### What to produce
Find the word "frame" in the data, then copy each line where it is found.

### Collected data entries
☆ ☆ ☆ ☆ ☆ ☆ ☆
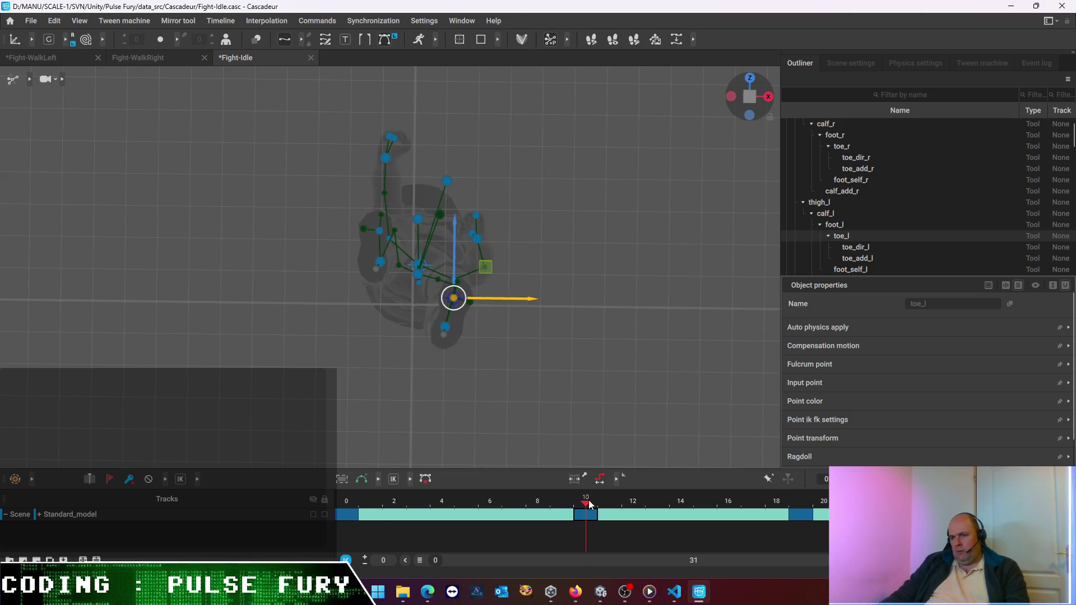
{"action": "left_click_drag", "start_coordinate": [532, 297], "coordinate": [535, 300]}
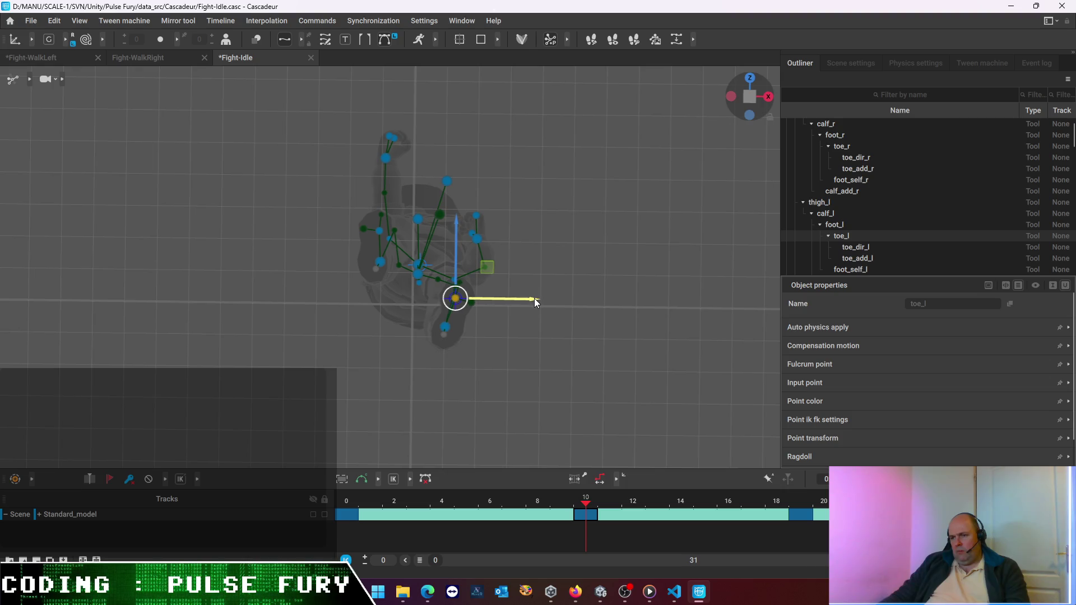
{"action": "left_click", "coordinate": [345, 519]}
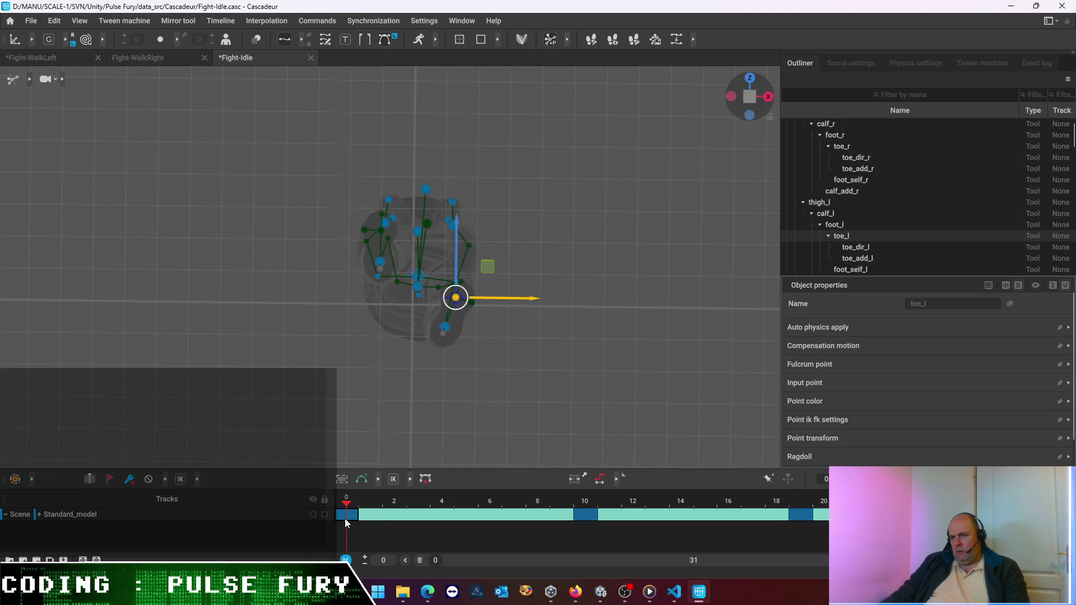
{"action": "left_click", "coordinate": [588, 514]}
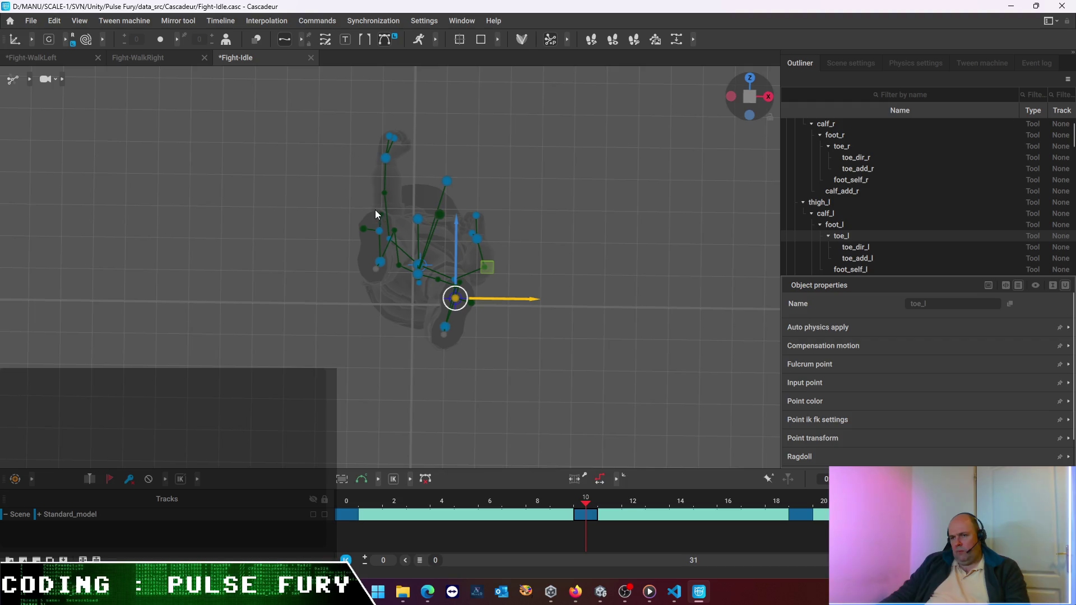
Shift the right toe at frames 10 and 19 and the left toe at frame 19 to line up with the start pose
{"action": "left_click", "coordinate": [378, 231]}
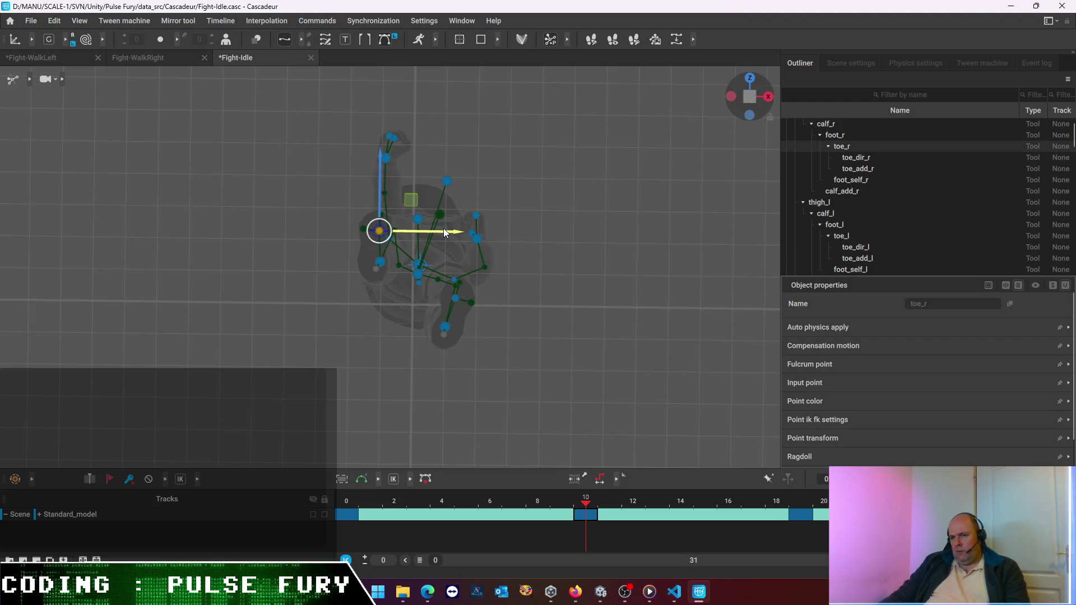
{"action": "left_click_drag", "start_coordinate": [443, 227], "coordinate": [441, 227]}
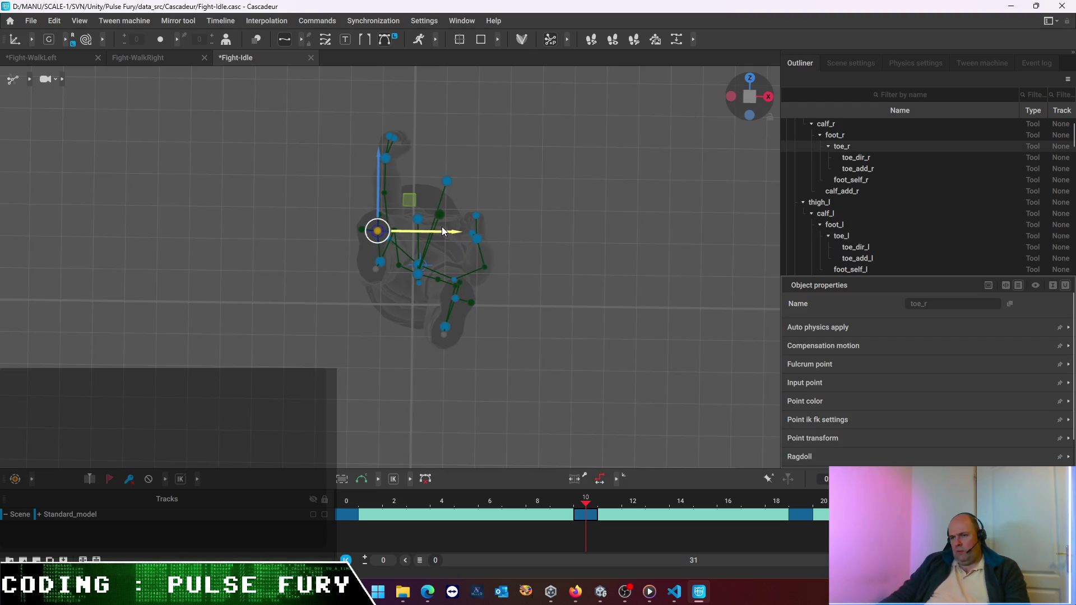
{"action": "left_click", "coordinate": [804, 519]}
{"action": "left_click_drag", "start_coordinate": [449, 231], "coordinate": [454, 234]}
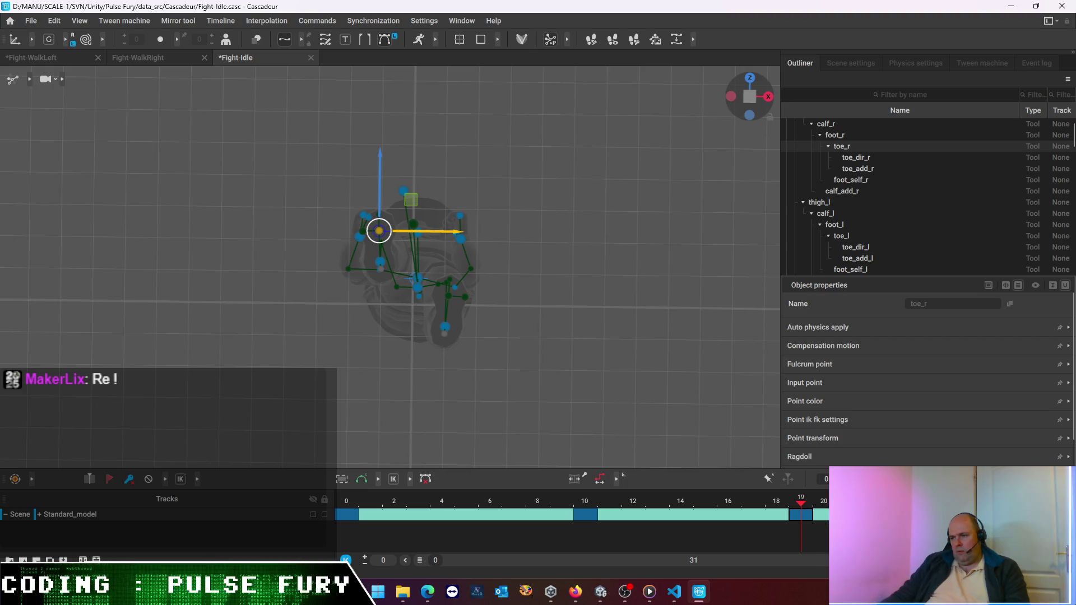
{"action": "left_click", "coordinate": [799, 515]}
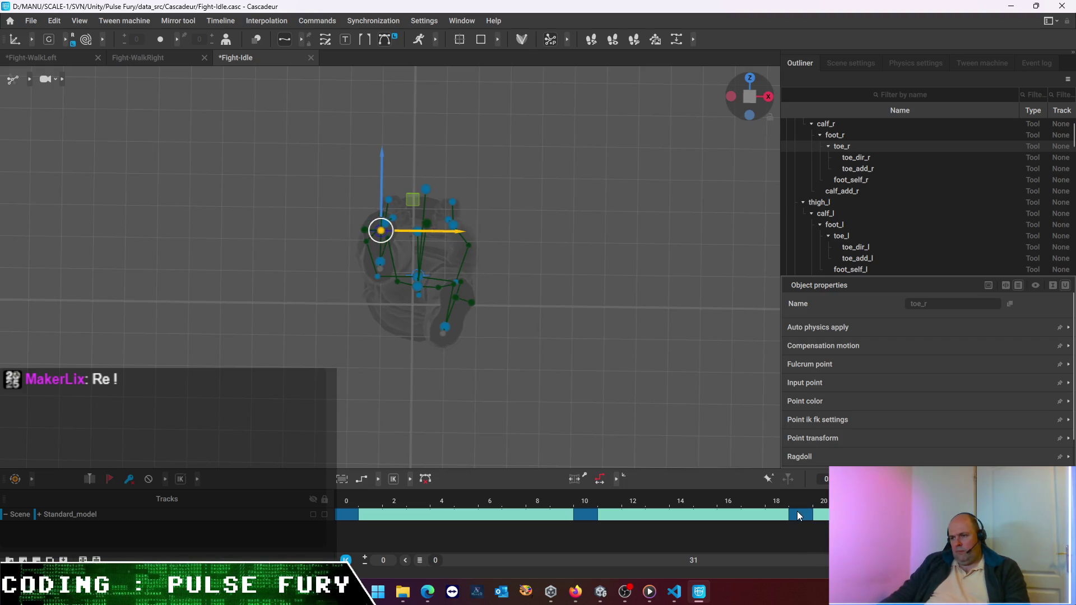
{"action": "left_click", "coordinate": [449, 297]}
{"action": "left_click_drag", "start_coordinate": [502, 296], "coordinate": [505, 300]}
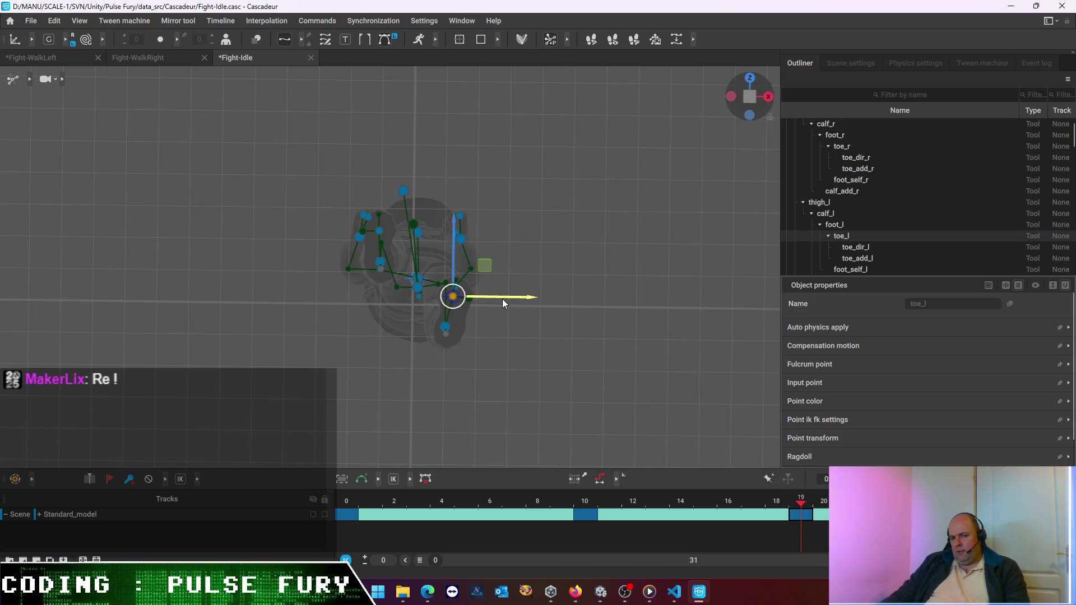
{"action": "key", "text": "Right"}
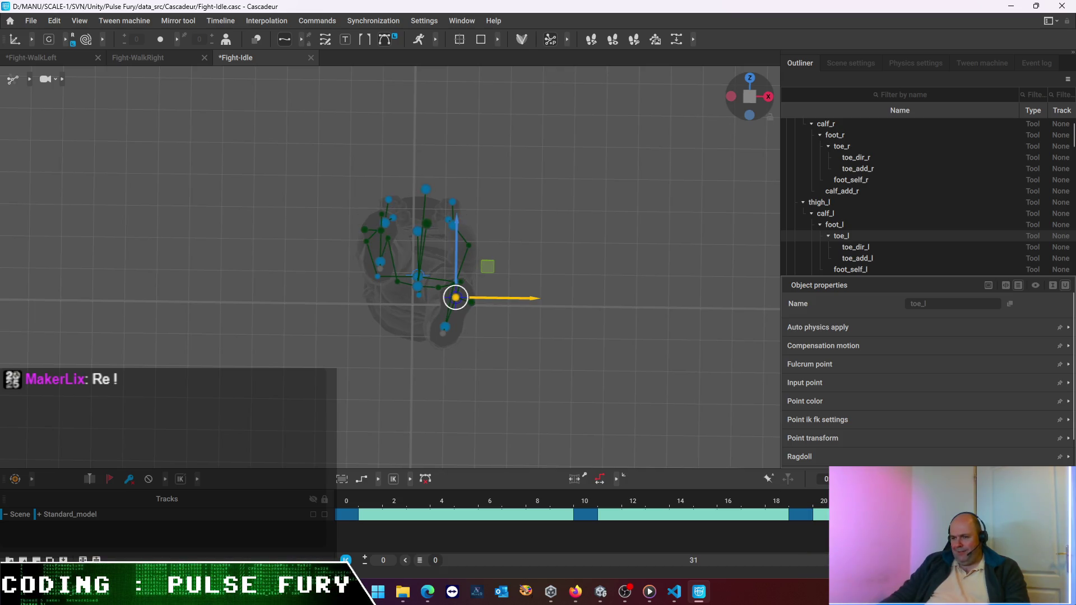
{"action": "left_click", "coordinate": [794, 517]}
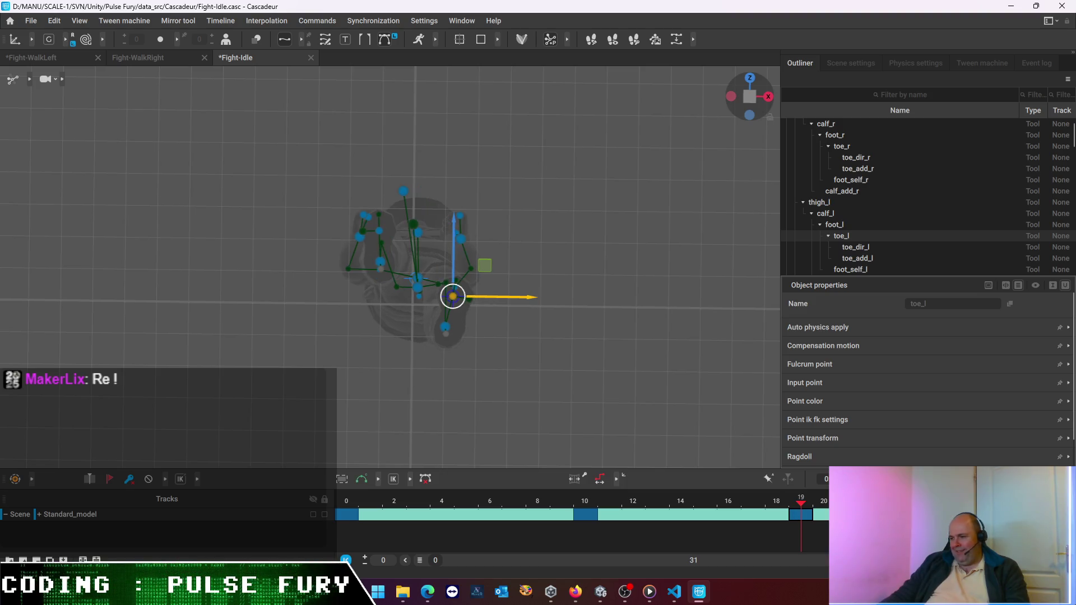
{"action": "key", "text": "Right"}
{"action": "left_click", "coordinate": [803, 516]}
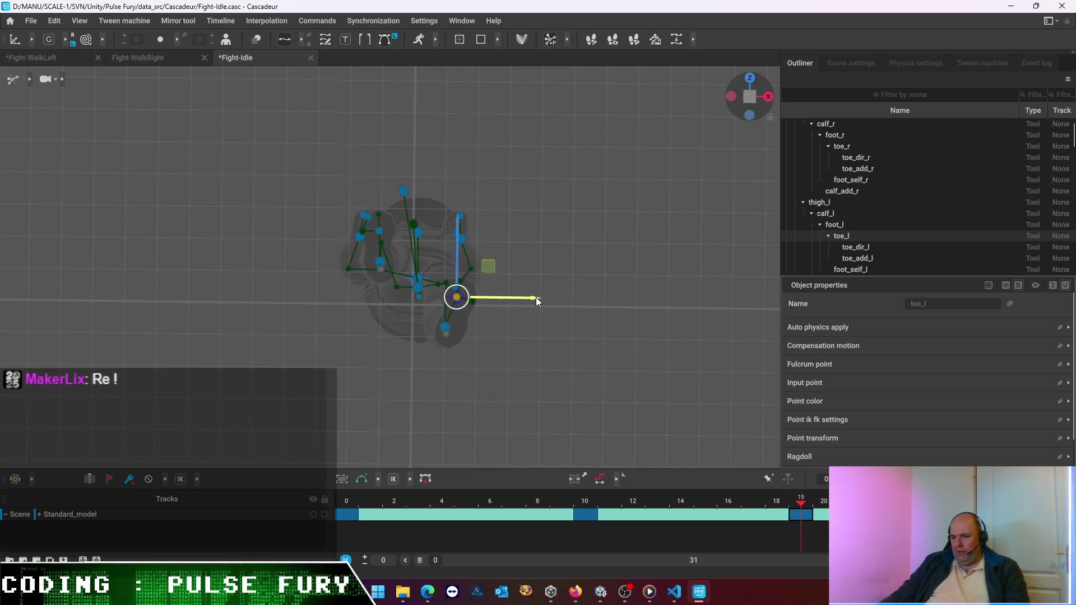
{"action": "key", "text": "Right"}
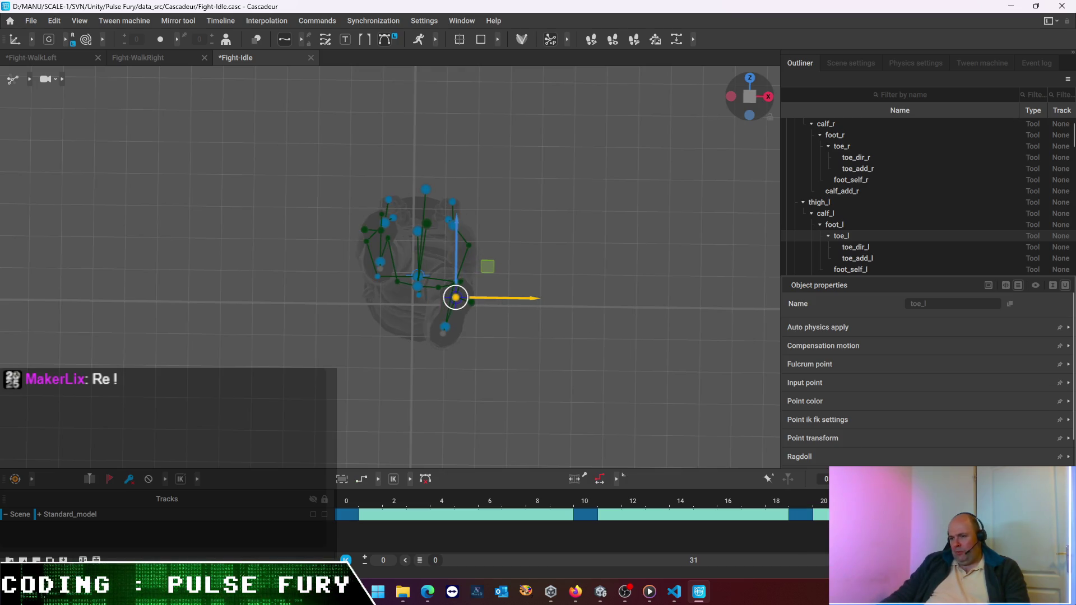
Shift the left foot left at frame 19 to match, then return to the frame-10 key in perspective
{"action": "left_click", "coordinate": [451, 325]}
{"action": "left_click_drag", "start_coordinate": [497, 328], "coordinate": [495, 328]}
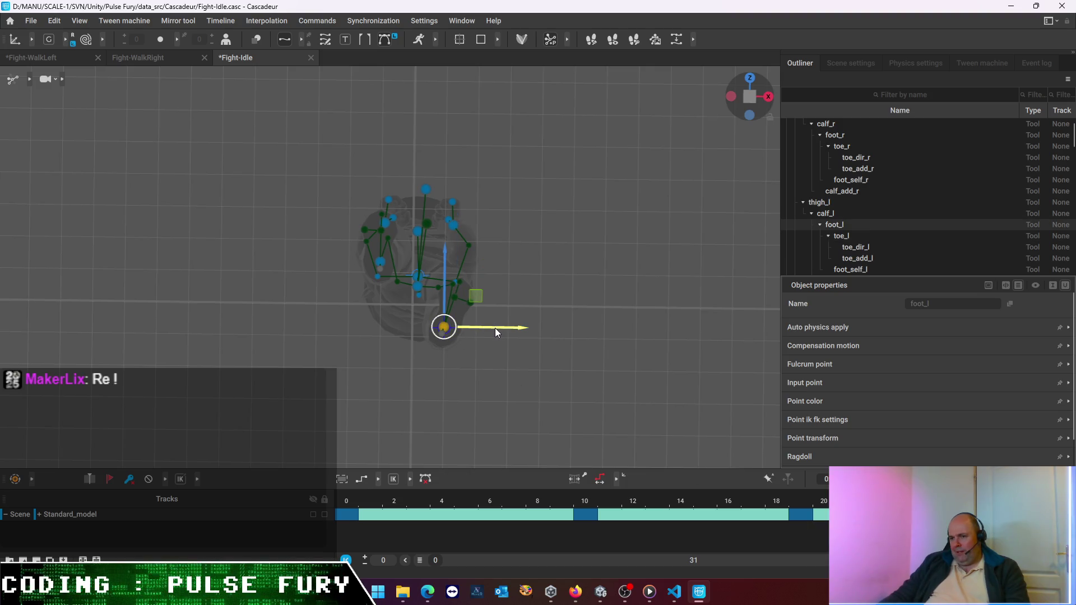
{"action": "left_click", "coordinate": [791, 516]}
☆ ☆ ☆ ☆ ☆ ☆ ☆
### Exercise answer
Shift the right toe at frames 10 and 19 and the left toe at frame 19 to line up with the start pose
Shift the left foot left at frame 19 to match, then return to the frame-10 key in perspective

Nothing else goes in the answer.